We don’t agree politically (or on much else).

So, why are we not a statistic?

Switch gears. Let’s talk about sales and new customers.

What percentage of your customer relationships end in divorce?

How many of them end with your customer dating someone else?

 – having an affair?

 – having a huge, knockdown, drag out argument?

 – either/both of you wondering why you ever got married (did business) in the first place?

 – arguing how to divide marital assets (who owes who)?

As good as it getsOne more diversion: This exchange happened in the 1997 movie, “As Good As It Gets” between the Jack Nicholson character and the Helen Hunt character.

Melvin Udall: I’ve got a really great compliment for you, and it’s true.

Carol Connelly: I’m so afraid you’re about to say something awful.

Melvin Udall: Don’t be pessimistic, it’s not your style. Okay, here I go: Clearly, a mistake. I’ve got this, what – ailment? My doctor, a shrink that I used to go to all the time, he says that in fifty or sixty percent of the cases, a pill really helps. I *hate* pills, very dangerous thing, pills. Hate. I’m using the word “hate” here, about pills. Hate. My compliment is, that night when you came over and told me that you would never… all right, well, you were there, you know what you said. Well, my compliment to you is, the next morning, I started taking the pills.

Carol Connelly: I don’t quite get how that’s a compliment for me.

Melvin Udall: You make me want to be a better man.

Carol Connelly: …That’s maybe the best compliment of my life.

Melvin Udall: Well, maybe I overshot a little, because I was aiming at just enough to keep you from walking out.

So, what does this exchange have to do with the divorce rate and sales? If you watch the movie you’ll learn that Carol (the salesperson) isn’t looking to change Melvin.
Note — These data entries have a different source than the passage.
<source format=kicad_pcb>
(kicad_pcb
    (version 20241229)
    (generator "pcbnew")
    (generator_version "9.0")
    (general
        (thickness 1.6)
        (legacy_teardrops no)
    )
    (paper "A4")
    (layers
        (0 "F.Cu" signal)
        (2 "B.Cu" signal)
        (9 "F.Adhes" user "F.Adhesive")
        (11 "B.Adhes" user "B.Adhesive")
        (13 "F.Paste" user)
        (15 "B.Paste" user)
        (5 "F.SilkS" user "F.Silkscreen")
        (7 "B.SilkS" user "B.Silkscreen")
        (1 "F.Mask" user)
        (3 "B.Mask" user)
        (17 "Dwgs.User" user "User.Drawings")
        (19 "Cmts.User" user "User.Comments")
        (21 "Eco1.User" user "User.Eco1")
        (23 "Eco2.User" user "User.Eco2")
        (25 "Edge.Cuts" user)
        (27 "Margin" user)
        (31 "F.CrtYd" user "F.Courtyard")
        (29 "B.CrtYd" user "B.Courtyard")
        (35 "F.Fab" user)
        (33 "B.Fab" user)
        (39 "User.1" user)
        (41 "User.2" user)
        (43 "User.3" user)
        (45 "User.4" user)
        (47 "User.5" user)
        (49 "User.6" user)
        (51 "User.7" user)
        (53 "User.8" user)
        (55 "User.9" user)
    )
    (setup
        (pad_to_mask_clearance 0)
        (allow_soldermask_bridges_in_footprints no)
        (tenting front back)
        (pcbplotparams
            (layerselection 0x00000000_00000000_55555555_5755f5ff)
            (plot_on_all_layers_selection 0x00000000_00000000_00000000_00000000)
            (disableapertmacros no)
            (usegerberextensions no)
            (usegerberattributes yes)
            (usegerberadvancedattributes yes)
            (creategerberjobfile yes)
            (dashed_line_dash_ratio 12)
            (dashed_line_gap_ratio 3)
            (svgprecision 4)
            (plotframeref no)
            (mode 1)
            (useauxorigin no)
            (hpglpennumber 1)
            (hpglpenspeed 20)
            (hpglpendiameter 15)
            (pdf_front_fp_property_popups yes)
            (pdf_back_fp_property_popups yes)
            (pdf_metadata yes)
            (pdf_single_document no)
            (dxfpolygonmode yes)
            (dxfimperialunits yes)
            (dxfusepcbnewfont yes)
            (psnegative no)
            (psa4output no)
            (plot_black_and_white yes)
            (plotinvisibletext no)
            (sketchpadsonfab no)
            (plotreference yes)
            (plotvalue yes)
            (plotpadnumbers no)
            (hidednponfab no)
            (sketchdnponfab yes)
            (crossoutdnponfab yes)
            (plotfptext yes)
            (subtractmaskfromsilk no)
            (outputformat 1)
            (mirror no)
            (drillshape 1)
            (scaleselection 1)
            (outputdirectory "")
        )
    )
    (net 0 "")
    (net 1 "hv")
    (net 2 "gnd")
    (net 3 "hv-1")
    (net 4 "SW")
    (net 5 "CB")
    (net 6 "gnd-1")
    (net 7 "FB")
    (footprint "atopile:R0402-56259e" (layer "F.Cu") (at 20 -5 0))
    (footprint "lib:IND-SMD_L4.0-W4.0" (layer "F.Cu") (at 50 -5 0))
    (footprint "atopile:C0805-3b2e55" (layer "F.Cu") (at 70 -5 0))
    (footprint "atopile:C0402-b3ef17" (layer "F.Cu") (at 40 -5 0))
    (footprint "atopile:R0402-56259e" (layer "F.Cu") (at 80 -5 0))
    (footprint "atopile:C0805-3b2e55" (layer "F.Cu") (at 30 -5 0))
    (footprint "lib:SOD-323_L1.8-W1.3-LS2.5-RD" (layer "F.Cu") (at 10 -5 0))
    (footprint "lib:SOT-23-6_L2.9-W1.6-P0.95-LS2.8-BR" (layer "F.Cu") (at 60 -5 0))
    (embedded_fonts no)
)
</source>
She’s looking to find a “normal boy friend”. So, many service providers start a relationship by saying something like, “I can change your life!”, but it’s not until the prospect says, “I want you to change my life.” that movement begins and it’s at that point that both parties get on the same page.

Until the prospect says of their own volition, “You make me want to be a better man.” your relationship is doomed. That’s why I suggest that your sales process should be a disqualification process rather that a qualification process. My goal is no bad marriages and no divorces.
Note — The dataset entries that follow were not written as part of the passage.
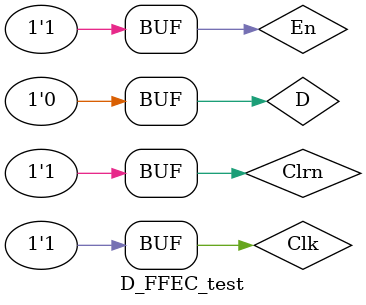
<source format=v>
`timescale 1ns / 1ps


module D_FFEC_test;

	// Inputs
	reg D;
	reg Clk;
	reg En;
	reg Clrn;

	// Outputs
	wire Q;
	wire Qn;

	// Instantiate the Unit Under Test (UUT)
	D_FFEC uut (
		.D(D), 
		.Clk(Clk), 
		.En(En), 
		.Clrn(Clrn), 
		.Q(Q), 
		.Qn(Qn)
	);
    // Clock period definitions
    localparam PERIOD = 20; // 20 ns clock period

    // Clock generation
    always begin
        Clk = 1'b0;
        #(PERIOD/2);
        Clk = 1'b1;
        #(PERIOD/2);
    end
	initial begin
		// Initialize Inputs
		D = 0;
		Clk = 0;
		En = 0;
		Clrn = 0;

		// Wait 100 ns for global reset to finish
		#100;
        
		// Add stimulus here
        // Initialize inputs
        D = 0;
        En = 0;
        Clrn = 1;

        // Wait 100 ns for global reset
        #100;

        // Test case 1: Enable off, D changes
        #PERIOD D = 1;
        #PERIOD D = 0;

        // Test case 2: Enable on, D changes
        #PERIOD En = 1;
        #PERIOD D = 1;
        #PERIOD D = 0;
        #PERIOD D = 1;

        // Test case 3: Clear signal
        #PERIOD Clrn = 0; // Clear Q
        #PERIOD Clrn = 1; // Release clear

        // Test case 4: Enable off, D changes
        #PERIOD En = 0;
        #PERIOD D = 0;
        #PERIOD D = 1;

        // Test case 5: Enable on, D changes with clear
        #PERIOD En = 1;
        #PERIOD D = 1;
        #PERIOD Clrn = 0; // Clear Q
        #PERIOD Clrn = 1; // Release clear
        #PERIOD D = 0;

        // Test case 6: Rapid changes with enable
        #PERIOD En = 1;
        #5 D = 0; // Change D in the middle of the clock cycle
        #5 D = 1;
        #10 D = 0; // Change D just before clock edge
	end
      
endmodule


</source>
This post is done, but I’d like to share one more thing. Each of my clients has said something like, “You make me want to be a better man.” and as a result they make me want to be a better coach.

Want a sample?

One thought on “Divorce and Sales

  1. Rick first off, congratulations on 38+ years! My wife and I are complete opposites and I thought this was a bad thing early on even though we had some core common beliefs. What I have learned though is where I am weak my wife steps up and fills the gaps, likewise I fill in where she has weaknesses. This makes us a well rounded strong machine.

    I am wondering your thoughts on this type of a relationship in business. Do client/vendor relationships work better when we are opposites or when we are very much alike? Does this matter as long as the client realizes they want to be better and they know you can help make them a better man (company)?

    Another thought is it easier to define what you Do want in a client or what you DON’T want in a client? How many people actually do this in order to qualify and disqualify prospects? Should this be an exercise we all do to quickly define a good client and start disqualifying prospects quicker?